What's the best way to use regex to match a UUID like: DC383C5C-A0DD-43D7-845B-FE99056B4238

I'm trying to create a macro that uses regex to match a UUID in a string, and it seems that the regex is unfortunately quite long:

([0-9a-f]{8}-[0-9a-f]{4}-[0-9a-f]{4}-[0-9a-f]{4}-[0-9a-f]{12})

Is there a better way? I was hoping that there was a regex character like "\w" that would match numeric, alphabetic and dashes.

Sometimes I need to match three UUIDs in a string, so I have to use strings more than three times the length of the above string.

Is there a way for me to define a "token" like "\UUID" so that I can concisely create search strings with multiple UUIDs, like:

abc \UUID def \UUID ghi \UUID

I did some more googling and found this which seems to work. I think the {Pd} means "punctuation including dash". This should help me.

[\p{Pd}a-z0-9]{36}

2 Likes

Funnily enough, Web pages about the category don't use very accurate punctuation in their titles. Think of the category as "Punctuation: dash"... or, aptly, "Punctuation – dash".

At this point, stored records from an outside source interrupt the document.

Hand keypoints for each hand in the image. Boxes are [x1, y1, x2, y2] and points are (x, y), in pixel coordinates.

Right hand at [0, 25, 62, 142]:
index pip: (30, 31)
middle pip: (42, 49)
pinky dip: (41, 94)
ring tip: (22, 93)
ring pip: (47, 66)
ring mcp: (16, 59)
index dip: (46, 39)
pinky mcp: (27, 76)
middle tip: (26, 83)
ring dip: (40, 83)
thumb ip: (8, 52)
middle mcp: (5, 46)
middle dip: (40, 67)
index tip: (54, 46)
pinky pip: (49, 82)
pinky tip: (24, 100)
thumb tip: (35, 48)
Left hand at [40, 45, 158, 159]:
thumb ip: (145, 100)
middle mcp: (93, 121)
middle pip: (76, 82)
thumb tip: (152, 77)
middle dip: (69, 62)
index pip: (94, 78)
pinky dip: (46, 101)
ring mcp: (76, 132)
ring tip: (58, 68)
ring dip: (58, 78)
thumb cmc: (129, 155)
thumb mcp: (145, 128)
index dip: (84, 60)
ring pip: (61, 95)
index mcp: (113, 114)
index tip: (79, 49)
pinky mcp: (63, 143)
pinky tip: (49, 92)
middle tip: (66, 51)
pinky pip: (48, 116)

Yes, it turns out to be a Unicode category just for dashes (well, actually dashes and hyphens). Unicode thrills!

Note that this isn't a strict match for an UUID, as you're including [g-z], and you aren't checking for the usual 8-4-4-4-12 format.

KM's regex engine does accept POSIX character classes, so you can use [:xdigit:] for 0-9a-f. No shorter, but perhaps more readable! So you could do something like:

\b([[:xdigit:]]{8}(-[[:xdigit:]]{4}){3}-[[:xdigit:]]{12})\b

...which would include the requirement for 8-4-4-4-12 formatting and "word breaks" at either end of the UUID.

2 Likes

I liked your trick using "{3}". I probably never would have thought of that myself. Did I mention that I learn something from you every day?

I'm still a regex noob -- most of what I've learnt has been from trying new things in this Forum, and seeing how others solve the same problem. The big thing, IMO, is practice at spotting patterns in the first place -- how to match/use them is then just a google away :wink:

This regex can certainly be improved. For example, we can make the "inside" group non-capturing to make it slightly more efficient and -- bonus! -- suppress the unnecessary KM variable field:

\b([[:xdigit:]]{8}(?:-[[:xdigit:]]{4}){3}-[[:xdigit:]]{12})\b
                   ^^
        make group non-capturing

I'm sure others here can improve it still further.